Essa expressão que faz uma justaposição de sexo e passagem ao ato é muito precisa ao evocar
a mediação digital da pulsão de morte hoje. De acordo com o Urban Dictionary, “suicide porn”
envolve usar a internet para ver “lugares ou objetos perigosos e imaginar-se usando-os para
causar a si mesmo ferimentos ou a morte”. “O sentimento caloroso que isso suscita”, diz o
dicionário, “é psicologicamente mais gratificante que sexual”. É claro, nosso foco no gozo
expõe a falsidade dessa última distinção: o significante “pornografia” está longe de ser uma
mera analogia aqui, ele classifica uma satisfação não psicologizada.
Nesse sentido deveríamos provavelmente ser céticos sobre as tentativas de fazer o Outro
existir que poderiam policiar o problema que a pornografia suicida traz.
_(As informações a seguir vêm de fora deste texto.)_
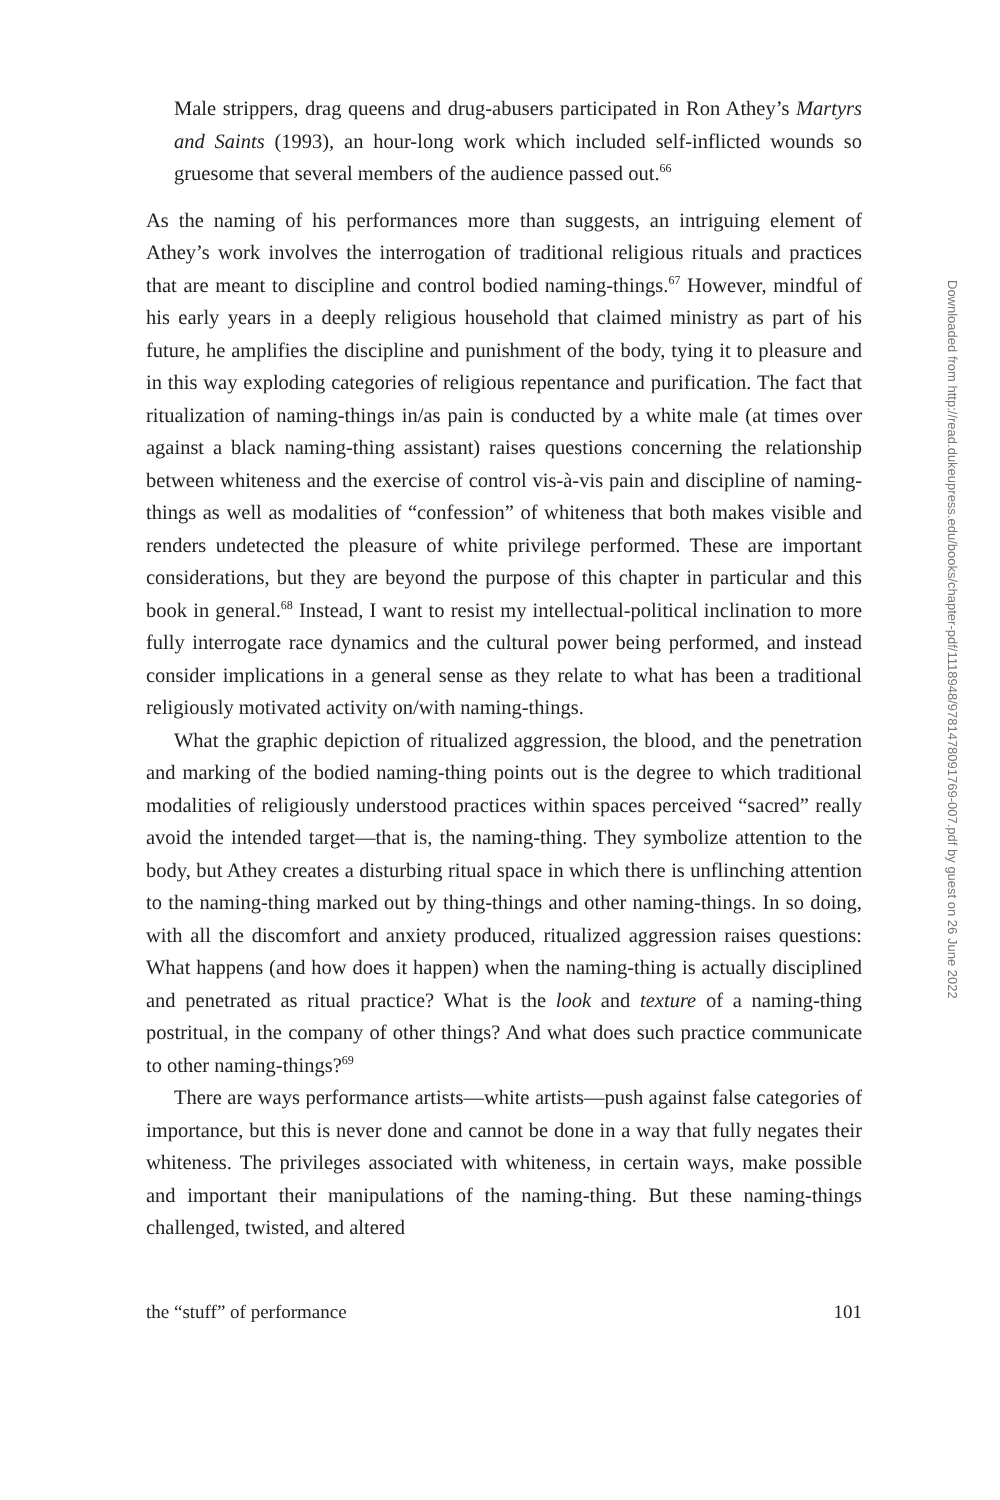Male strippers, drag queens and drug-abusers participated in Ron Athey’s Martyrs and Saints (1993), an hour-long work which included self-inflicted wounds so gruesome that several members of the audience passed out.<sup>66</sup>
As the naming of his performances more than suggests, an intriguing element of Athey’s work involves the interrogation of traditional religious rituals and practices that are meant to discipline and control bodied naming-things.<sup>67</sup> However, mindful of his early years in a deeply religious household that claimed ministry as part of his future, he amplifies the discipline and punishment of the body, tying it to pleasure and in this way exploding categories of religious repentance and purification. The fact that ritualization of naming-things in/as pain is conducted by a white male (at times over against a black naming-thing assistant) raises questions concerning the relationship between whiteness and the exercise of control vis-à-vis pain and discipline of naming-things as well as modalities of “confession” of whiteness that both makes visible and renders undetected the pleasure of white privilege performed. These are important considerations, but they are beyond the purpose of this chapter in particular and this book in general.<sup>68</sup> Instead, I want to resist my intellectual-political inclination to more fully interrogate race dynamics and the cultural power being performed, and instead consider implications in a general sense as they relate to what has been a traditional religiously motivated activity on/with naming-things.
What the graphic depiction of ritualized aggression, the blood, and the penetration and marking of the bodied naming-thing points out is the degree to which traditional modalities of religiously understood practices within spaces perceived “sacred” really avoid the intended target—that is, the naming-thing. They symbolize attention to the body, but Athey creates a disturbing ritual space in which there is unflinching attention to the naming-thing marked out by thing-things and other naming-things. In so doing, with all the discomfort and anxiety produced, ritualized aggression raises questions: What happens (and how does it happen) when the naming-thing is actually disciplined and penetrated as ritual practice? What is the look and texture of a naming-thing postritual, in the company of other things? And what does such practice communicate to other naming-things?<sup>69</sup>
There are ways performance artists—white artists—push against false categories of importance, but this is never done and cannot be done in a way that fully negates their whiteness. The privileges associated with whiteness, in certain ways, make possible and important their manipulations of the naming-thing. But these naming-things challenged, twisted, and altered
the “stuff” of performance 101
Downloaded from http://read.dukeupress.edu/books/chapter-pdf/1118948/9781478091769-007.pdf by guest on 26 June 2022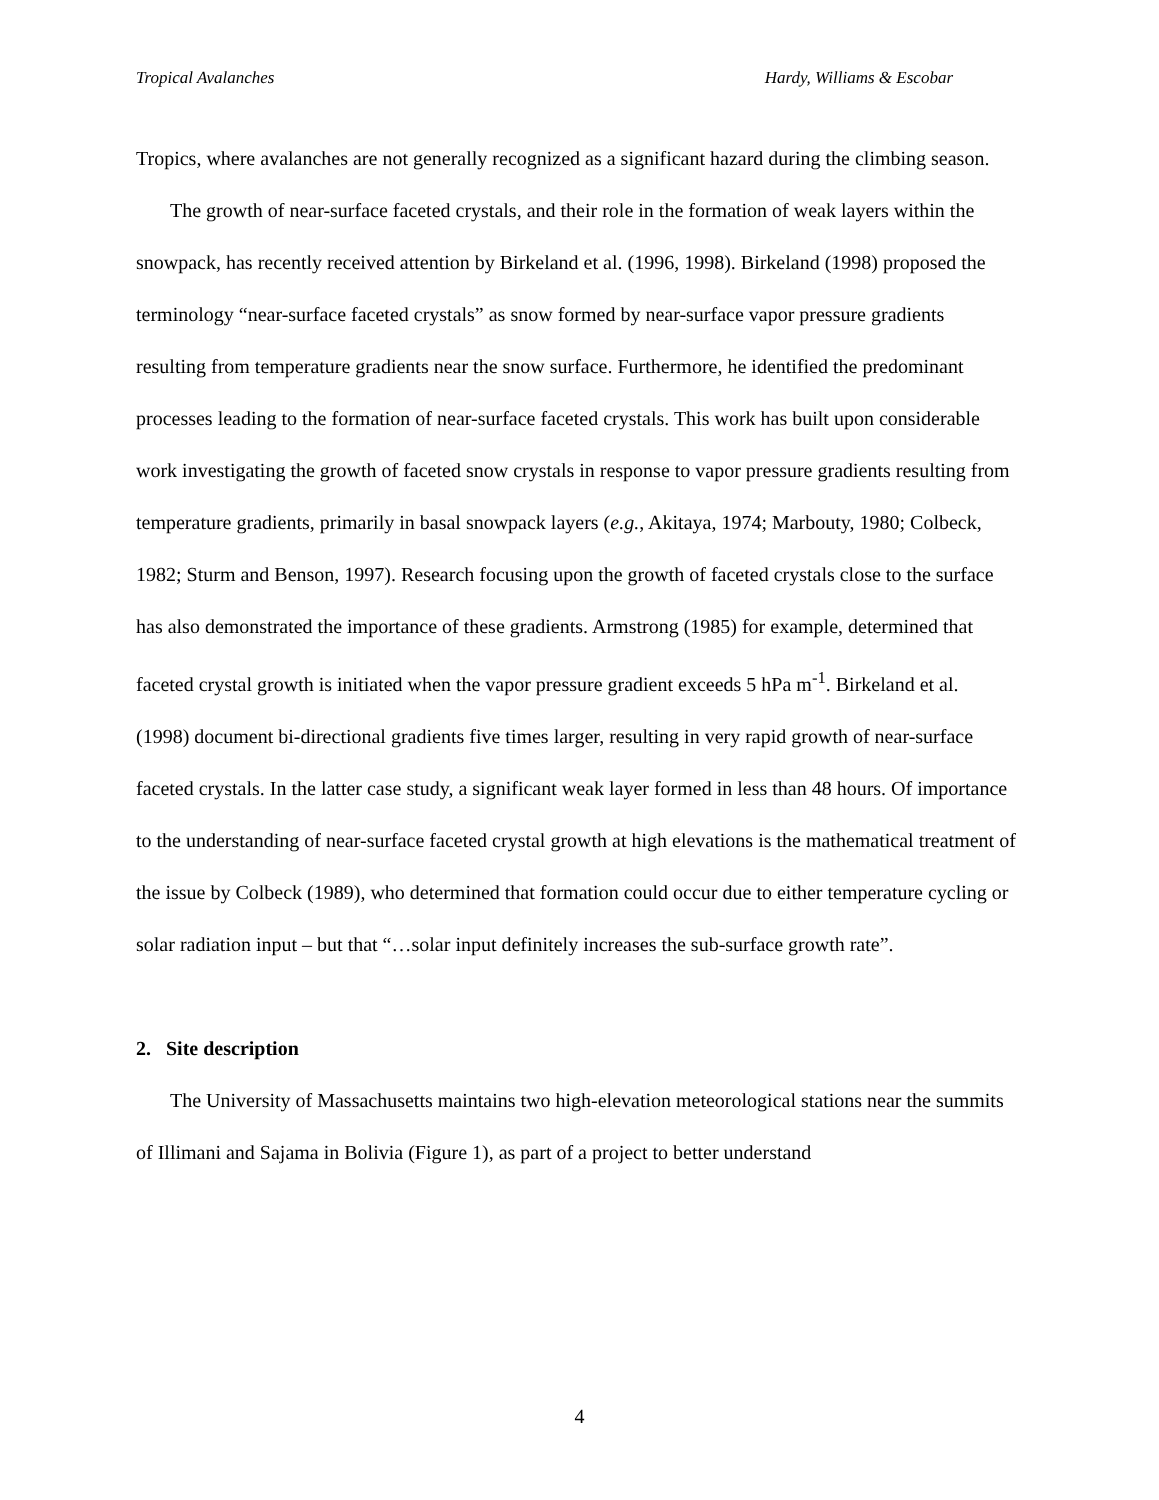Tropical Avalanches Hardy, Williams & Escobar
Tropics, where avalanches are not generally recognized as a significant hazard during the climbing season.
The growth of near-surface faceted crystals, and their role in the formation of weak layers within the snowpack, has recently received attention by Birkeland et al. (1996, 1998). Birkeland (1998) proposed the terminology “near-surface faceted crystals” as snow formed by near-surface vapor pressure gradients resulting from temperature gradients near the snow surface. Furthermore, he identified the predominant processes leading to the formation of near-surface faceted crystals. This work has built upon considerable work investigating the growth of faceted snow crystals in response to vapor pressure gradients resulting from temperature gradients, primarily in basal snowpack layers (e.g., Akitaya, 1974; Marbouty, 1980; Colbeck, 1982; Sturm and Benson, 1997). Research focusing upon the growth of faceted crystals close to the surface has also demonstrated the importance of these gradients. Armstrong (1985) for example, determined that faceted crystal growth is initiated when the vapor pressure gradient exceeds 5 hPa m<sup>-1</sup>. Birkeland et al. (1998) document bi-directional gradients five times larger, resulting in very rapid growth of near-surface faceted crystals. In the latter case study, a significant weak layer formed in less than 48 hours. Of importance to the understanding of near-surface faceted crystal growth at high elevations is the mathematical treatment of the issue by Colbeck (1989), who determined that formation could occur due to either temperature cycling or solar radiation input – but that “…solar input definitely increases the sub-surface growth rate”.
2. Site description
The University of Massachusetts maintains two high-elevation meteorological stations near the summits of Illimani and Sajama in Bolivia (Figure 1), as part of a project to better understand
4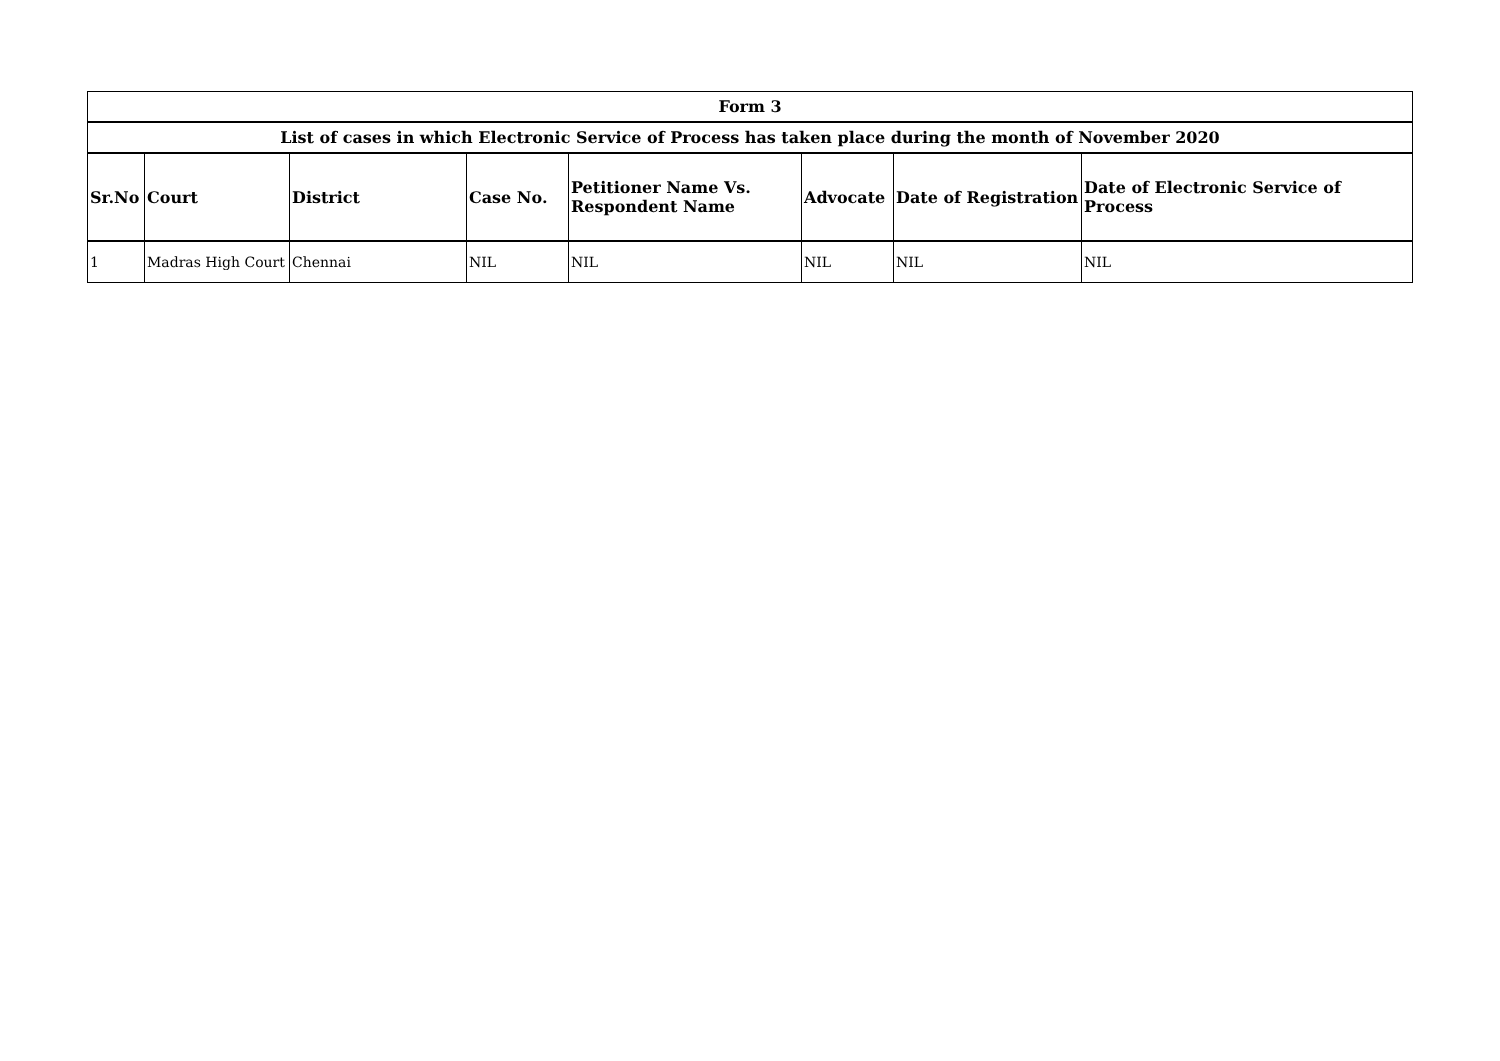| Form 3 | | | | | | | |
| List of cases in which Electronic Service of Process has taken place during the month of November 2020 | | | | | | | |
| Sr.No | Court | District | Case No. | Petitioner Name Vs. Respondent Name | Advocate | Date of Registration | Date of Electronic Service of Process |
| 1 | Madras High Court | Chennai | NIL | NIL | NIL | NIL | NIL |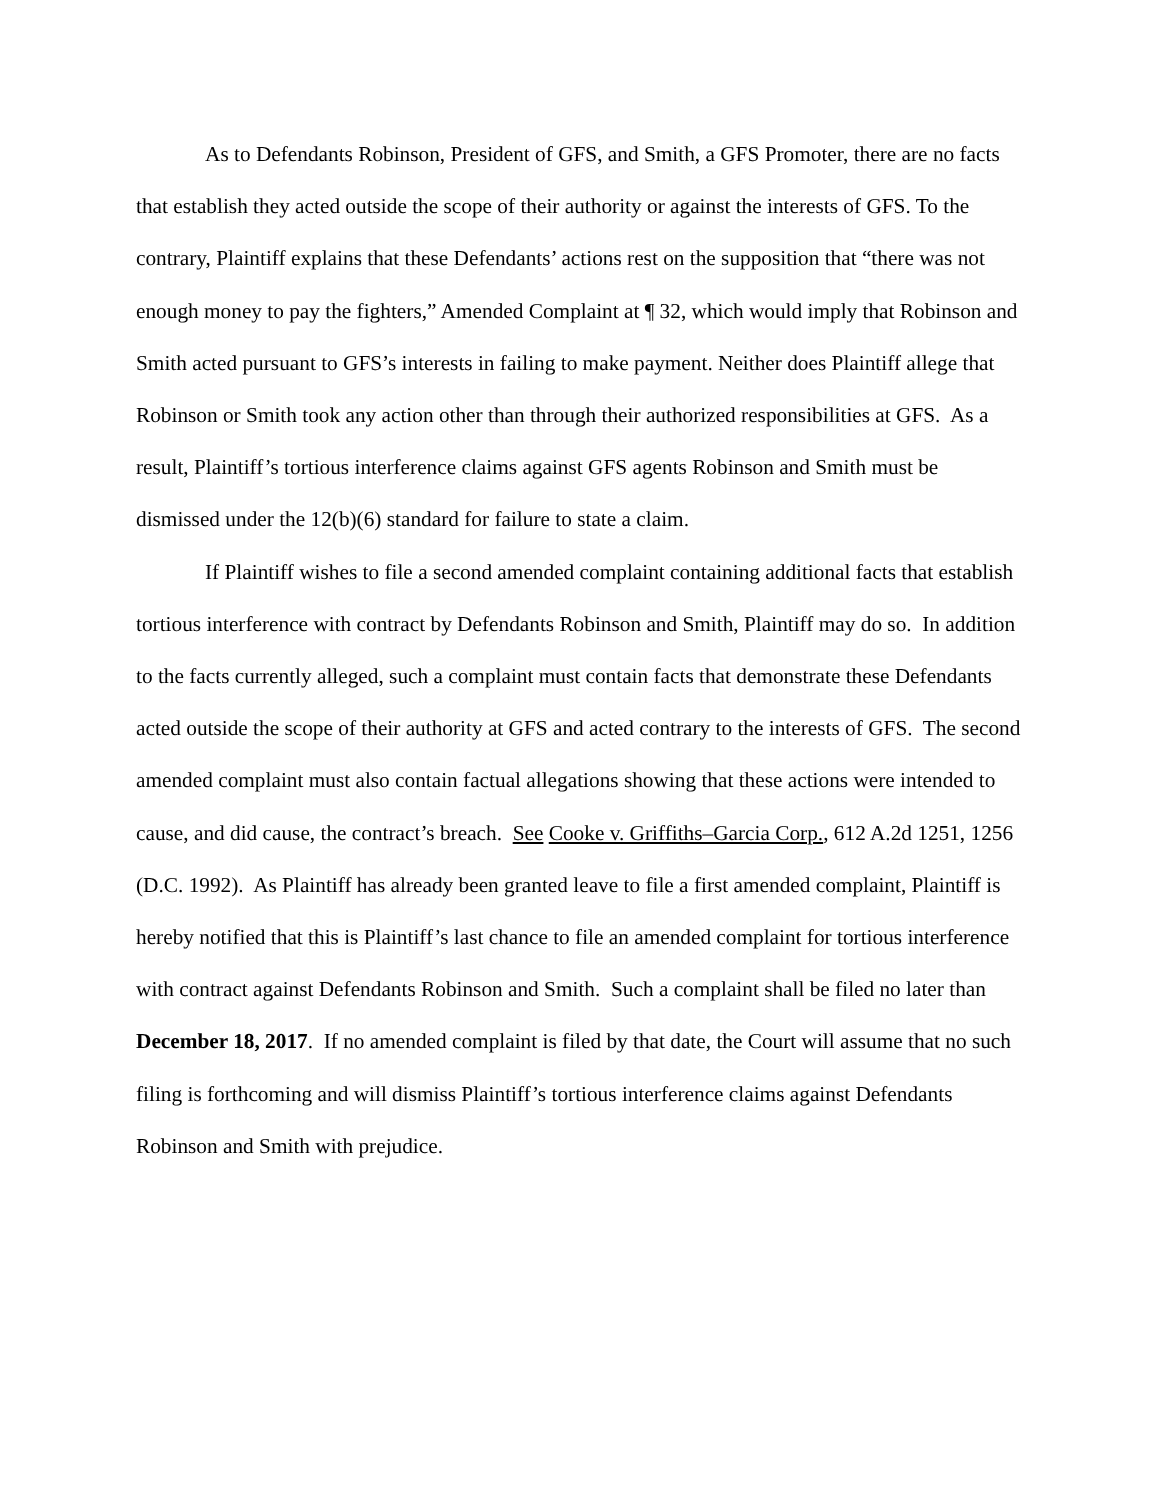As to Defendants Robinson, President of GFS, and Smith, a GFS Promoter, there are no facts that establish they acted outside the scope of their authority or against the interests of GFS. To the contrary, Plaintiff explains that these Defendants’ actions rest on the supposition that “there was not enough money to pay the fighters,” Amended Complaint at ¶ 32, which would imply that Robinson and Smith acted pursuant to GFS’s interests in failing to make payment. Neither does Plaintiff allege that Robinson or Smith took any action other than through their authorized responsibilities at GFS. As a result, Plaintiff’s tortious interference claims against GFS agents Robinson and Smith must be dismissed under the 12(b)(6) standard for failure to state a claim.
If Plaintiff wishes to file a second amended complaint containing additional facts that establish tortious interference with contract by Defendants Robinson and Smith, Plaintiff may do so. In addition to the facts currently alleged, such a complaint must contain facts that demonstrate these Defendants acted outside the scope of their authority at GFS and acted contrary to the interests of GFS. The second amended complaint must also contain factual allegations showing that these actions were intended to cause, and did cause, the contract’s breach. See Cooke v. Griffiths–Garcia Corp., 612 A.2d 1251, 1256 (D.C. 1992). As Plaintiff has already been granted leave to file a first amended complaint, Plaintiff is hereby notified that this is Plaintiff’s last chance to file an amended complaint for tortious interference with contract against Defendants Robinson and Smith. Such a complaint shall be filed no later than December 18, 2017. If no amended complaint is filed by that date, the Court will assume that no such filing is forthcoming and will dismiss Plaintiff’s tortious interference claims against Defendants Robinson and Smith with prejudice.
O Comitê de Ciência e
Tecnologia do governo do Reino Unido respondeu abrindo uma investigação sobre a ligação
entre o uso das redes sociais e a saúde mental dos jovens, algo sobre o qual o Instituto de
Política Educacional já tinha produzido um relatório em 2017. O secretário de saúde do Reino
Unido, Matt Hancock, se encontrou pessoalmente com o CEO do Instagram, Adam Mosseri, a
fim de assegurar respostas da plataforma ao caso de Molly. Enquanto Mosseri fez um número
de sinceros compromissos – por exemplo, as “Sensity Screens” que desfocam imagens de
autoagressão, bem como alertas automáticos das pessoas que procuram por essas imagens
para que os Samaritanos possam ser acionados – essas medidas parecem impotentes frente ao
que alguns teóricos das redes sociais chamam como “governamentalidade algorítmica” [3]. O
conceito foucaultiano de governamentalidade sempre teve o objetivo de ir além dos modelos
centralizados no Estado de poder de cima para baixo, em direção a uma microfísica de poder
disperso e produtivo. Quão mais pertinente isso se torna quando nós nos submetemos
voluntariamente à dataficação pelos likes do Google e do Facebook? Como é claro na área da
alta finança e nos mercados de ações, as transações computacionais têm uma agência
desumana que agora supera de longe a capacidade de qualquer indivíduo de conhecê-las e
controlá-las. O discurso universitário em última análise real-ça o S2 de um saber desacoplado
do S1 que o dominaria. Daí o novo ego algorítmico.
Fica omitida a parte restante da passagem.